Have this grill with side smoker,never used a smoker before,need some help from some good people that have the same grill guiding me.

Thank you in advance.

Vic


----------



## fpnmf (Jun 21, 2011)

Hi Vic!!!

Welcome..

This site has tons of info.

I would suggest you spend some time reading all the different forums and the WIKIs.

Then use the handy dandy search tool for specific interests!!

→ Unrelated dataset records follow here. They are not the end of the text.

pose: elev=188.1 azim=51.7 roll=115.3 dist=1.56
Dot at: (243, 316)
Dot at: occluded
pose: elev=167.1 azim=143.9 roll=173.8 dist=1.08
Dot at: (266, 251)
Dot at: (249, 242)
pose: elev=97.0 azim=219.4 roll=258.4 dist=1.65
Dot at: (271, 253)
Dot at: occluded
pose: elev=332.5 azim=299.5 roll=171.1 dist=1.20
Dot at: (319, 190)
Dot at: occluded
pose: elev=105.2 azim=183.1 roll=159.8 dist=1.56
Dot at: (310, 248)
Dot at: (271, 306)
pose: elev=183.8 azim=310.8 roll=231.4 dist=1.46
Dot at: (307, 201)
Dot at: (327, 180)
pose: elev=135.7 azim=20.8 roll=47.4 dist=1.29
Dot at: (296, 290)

Take the awesome free E-Course!!!

Have a great day!!!

Craig
http://www.smokingmeatforums.com/wiki/about-jeffs-5-day-ecourse
http://www.smokingmeatforums.com/wiki/basic-pulled-pork-smoke
http://www.smokingmeatforums.com/wiki/finishing-sauce-for-pulled-pork-by-soflaquer
http://www.smokingmeatforums.com/forum/thread/82034/how-to-post-qview-to-smf
http://www.susanminor.org/forums/showthread.php?736-Curing-Salts
http://www.educationbug.org/a/marinate-vs--marinade.html


----------



## oldschoolbbq (Jun 23, 2011)

Gosat13, send us some pictures of your unit and we can better explain the operation,and clue you in on wats to handle it better.

But until then, WELCOME to the forum and don't be afraid , we are good folk and will, help in any way.we can.

Have fun and...


----------



## gosat13 (Jun 27, 2011)

I will thank you,i was away
 


oldschoolbbq said:


> Gosat13, send us some pictures of your unit and we can better explain the operation,and clue you in on wats to handle it better.
> 
> But until then, WELCOME to the forum and don't be afraid , we are good folk and will, help in any way.we can.
> 
> Have fun and...


----------



## SmokinAl (Jul 1, 2011)

Glad to have you with us!

Post some pics of your smoker.


----------



## gosat13 (Jul 1, 2011)




----------



## gosat13 (Jul 8, 2011)

Anyone help ?


----------



## gosat13 (Jul 8, 2011)

SmokinAl said:


> Glad to have you with us!
> 
> Post some pics of your smoker.




Here they are below


----------



## ronnierob (May 4, 2012)

Hey Vic,

How do you like that grill???  How does the smoker work???  That's one BIG exhault vent in the smoker box -- does it have a cover/baffle???

--RR


----------



## gosat13 (May 8, 2012)

Hi RoniieRob

I like the grill overall,the smoker works great but no baffle  no cover and no exaust.

Pro:All stainless grill box and good price.

Con: Small casters for a big and heavy grill.

If i had to buy again,i would go with my all time favorite  "WEBER"


----------